But don’t kid yourself, the WJC back then didn’t have the sophistication it does now. Moller and the Canadians barely had an exhibition schedule in which to work out kinks. And the few games they did play weren’t against world-class opponents, but a men’s senior league all-star team from southwest Manitoba.
Compounding matters for Canada was its immediately tough schedule. The tournament then had a round-robin format with no playoff and Canada’s first three games were against Finland (silver medalists in 1981), Sweden (the defending champions) and the Soviet Union (which had dominated with four successive gold medal wins prior to ’81).

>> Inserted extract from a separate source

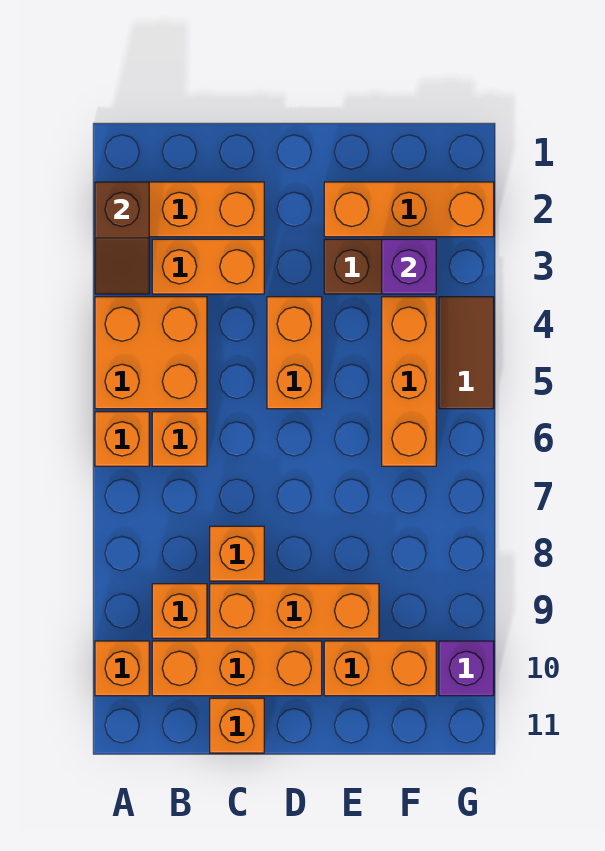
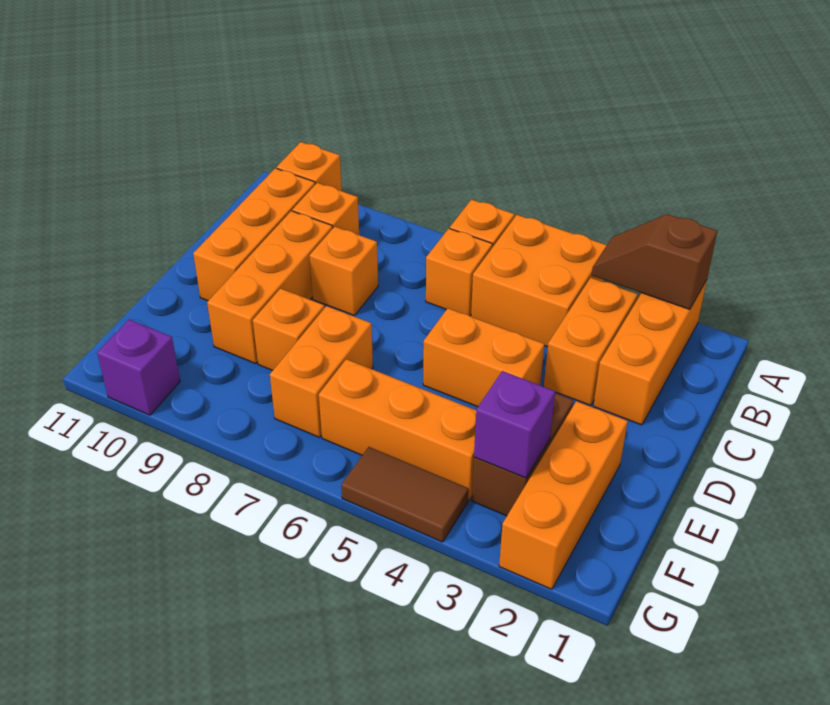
orange 1x1 brick [210,698,264,753] -> orange 1x1 brick moved to [253,289,324,370]
orange 1x2 brick [324,641,436,696] -> orange 1x2 brick moved to [270,306,373,437]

Improbably, and helped by the fact the first three games took place in the friendly environs of the old Winnipeg Arena, Canada beat the odds and emerged victorious in all three games.
Moller and his teammates respected all the nations, but he admitted the Soviets – still largely unknown to North American audiences – were especially imposing. Making it worse: the game against the U.S.S.R. was televised Canada-wide. The potential for humiliation was great. “We were scared spitless,” he says. “We were going on national television and we could get thumped.”
The Canadians rose to the occasion and steamrolled the Soviets 7-0, then beat the Americans, West Germans and Swiss to set up the final game against the Czechs, who needed a win to claim gold. Canada only needed a win or tie. Moller scored the third and final goal for his side in that game and Team Canada survived a late Czech charge (and a very late tying goal) to secure the tournament victory. But incredibly, organizers didn’t have a proper recording of O Canada to be played at game’s end. But that didn’t stop Moller and his fellow Canadians from ensuring the song would be heard.They simply sang it themselves. “When they didn’t have the anthem, our coach Dave King said, ‘Let’s go, guys, we’ll bring the celebration inside,’ ” Moller says. “And we were like, ‘No, no we’re not.’ It wasn’t a great version, but man, did it feel good.”
Moller, who now resides in Red Deer, Alta., and works as an insurance executive, played parts of seven season in the NHL during the 1980s with the Buffalo Sabres and Edmonton Oilers, but his experience at the world juniors still stands out as particularly special. “I’m so thankful and humbled to have been part of the beginning of it, before it became the huge event it is now,” he said. “I’m very proud I get to watch it every Christmas holiday with my family and cheer on Team Canada.”